Lateral and AP x-rays taken 6 months postop demonstrated satisfactory alignment and no instrumentation failure. (Figure 11, below)
Peer Case Discussion
The author discusses the management of a T3 burst fracture post-MVA with complete neurological impairment. The story is extremely unfortunate but a reflection of the fast-paced life we lead. The patient was properly evaluated, and the fracture clearly identified.
Personally, I may not have insisted on an MRI, as this is clearly a three-column injury. As regard the finding of edema in T2, I find this to be quite common and would rely on the CT scan to assess if T2 was fractured. If there were fractures seen on CT, then yes, I would include it in the corpectomy along with T3. If no real fractures were seen on CT scan imaging, I would have been more inclined to limit the corpectomy to T3.

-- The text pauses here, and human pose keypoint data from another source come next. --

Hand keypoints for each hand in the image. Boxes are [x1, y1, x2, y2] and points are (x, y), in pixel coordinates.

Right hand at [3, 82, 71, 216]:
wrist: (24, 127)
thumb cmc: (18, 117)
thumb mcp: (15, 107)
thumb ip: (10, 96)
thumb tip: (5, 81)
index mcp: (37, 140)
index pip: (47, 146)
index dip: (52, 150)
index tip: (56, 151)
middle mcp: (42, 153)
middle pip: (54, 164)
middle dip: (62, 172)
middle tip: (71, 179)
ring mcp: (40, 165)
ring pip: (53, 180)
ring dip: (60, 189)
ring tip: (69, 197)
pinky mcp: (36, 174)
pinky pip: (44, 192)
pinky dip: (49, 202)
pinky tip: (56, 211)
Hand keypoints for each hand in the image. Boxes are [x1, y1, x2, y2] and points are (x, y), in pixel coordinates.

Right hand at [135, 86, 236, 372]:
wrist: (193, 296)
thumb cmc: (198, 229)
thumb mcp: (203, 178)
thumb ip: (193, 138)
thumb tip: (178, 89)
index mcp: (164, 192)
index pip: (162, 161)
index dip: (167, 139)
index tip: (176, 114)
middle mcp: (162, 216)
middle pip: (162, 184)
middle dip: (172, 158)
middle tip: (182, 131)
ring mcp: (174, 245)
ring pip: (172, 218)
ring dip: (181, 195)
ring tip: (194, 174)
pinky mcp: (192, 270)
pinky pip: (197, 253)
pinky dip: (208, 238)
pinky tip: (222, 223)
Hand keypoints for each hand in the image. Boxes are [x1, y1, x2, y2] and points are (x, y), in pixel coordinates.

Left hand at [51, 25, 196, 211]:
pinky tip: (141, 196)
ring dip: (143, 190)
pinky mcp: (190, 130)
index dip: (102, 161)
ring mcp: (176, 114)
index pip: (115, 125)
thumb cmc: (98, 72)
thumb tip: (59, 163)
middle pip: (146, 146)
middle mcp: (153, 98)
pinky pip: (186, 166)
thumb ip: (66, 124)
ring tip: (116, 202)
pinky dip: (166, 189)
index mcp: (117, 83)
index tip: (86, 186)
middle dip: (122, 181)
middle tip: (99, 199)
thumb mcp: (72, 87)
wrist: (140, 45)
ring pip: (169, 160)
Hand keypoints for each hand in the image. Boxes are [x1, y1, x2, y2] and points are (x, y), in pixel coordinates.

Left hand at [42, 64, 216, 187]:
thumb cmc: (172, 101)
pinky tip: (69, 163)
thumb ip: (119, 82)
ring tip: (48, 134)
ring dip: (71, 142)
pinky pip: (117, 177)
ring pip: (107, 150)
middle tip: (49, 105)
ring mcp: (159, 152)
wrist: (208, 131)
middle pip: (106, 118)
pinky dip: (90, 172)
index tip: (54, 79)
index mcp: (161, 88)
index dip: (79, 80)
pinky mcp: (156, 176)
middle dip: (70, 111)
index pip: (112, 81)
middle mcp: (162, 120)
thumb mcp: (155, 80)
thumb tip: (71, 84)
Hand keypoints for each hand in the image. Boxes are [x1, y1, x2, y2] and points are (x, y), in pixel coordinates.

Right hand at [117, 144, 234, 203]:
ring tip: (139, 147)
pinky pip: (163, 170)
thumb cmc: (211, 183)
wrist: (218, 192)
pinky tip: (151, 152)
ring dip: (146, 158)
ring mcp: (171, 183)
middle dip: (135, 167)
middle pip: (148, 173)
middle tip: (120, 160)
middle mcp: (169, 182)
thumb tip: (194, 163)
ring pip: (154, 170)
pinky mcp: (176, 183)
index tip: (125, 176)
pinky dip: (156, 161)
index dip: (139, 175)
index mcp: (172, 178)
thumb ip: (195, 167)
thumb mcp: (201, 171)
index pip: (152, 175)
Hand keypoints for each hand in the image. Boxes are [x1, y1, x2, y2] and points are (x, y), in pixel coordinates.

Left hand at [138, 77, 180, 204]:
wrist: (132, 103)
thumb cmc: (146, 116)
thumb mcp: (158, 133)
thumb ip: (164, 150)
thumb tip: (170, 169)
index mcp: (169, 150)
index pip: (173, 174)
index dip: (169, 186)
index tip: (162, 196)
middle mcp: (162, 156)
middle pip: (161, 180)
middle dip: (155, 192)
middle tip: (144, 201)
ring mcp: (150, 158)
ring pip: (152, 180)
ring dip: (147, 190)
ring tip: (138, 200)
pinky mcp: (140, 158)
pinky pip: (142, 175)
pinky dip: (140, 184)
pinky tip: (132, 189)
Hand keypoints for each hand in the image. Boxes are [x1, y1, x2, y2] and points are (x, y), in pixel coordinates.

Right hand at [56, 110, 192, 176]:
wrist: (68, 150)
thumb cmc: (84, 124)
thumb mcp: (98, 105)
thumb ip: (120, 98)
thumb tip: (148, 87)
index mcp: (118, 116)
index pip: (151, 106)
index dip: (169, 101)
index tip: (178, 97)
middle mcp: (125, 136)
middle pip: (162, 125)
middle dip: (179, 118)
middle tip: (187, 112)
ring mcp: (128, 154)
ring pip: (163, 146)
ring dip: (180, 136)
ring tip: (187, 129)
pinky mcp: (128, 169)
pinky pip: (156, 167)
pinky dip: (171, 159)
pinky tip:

I also agree with the comment about radiology and the difficulty seeing this area. Navigation is being increasingly used for surgeries like this, but I do agree that it is not necessary in the hands of an experienced surgeon. The surgery was executed well, and the post-operative films show an excellent reconstruction.
I would assume that the patient is a wheelchair ambulator given that she was completely paralyzed. The clinical outcome is truly excellent, given the unfortunate circumstances. The resilience of the human body to tragedy and in overcoming the significant disability is best exemplified by this patient.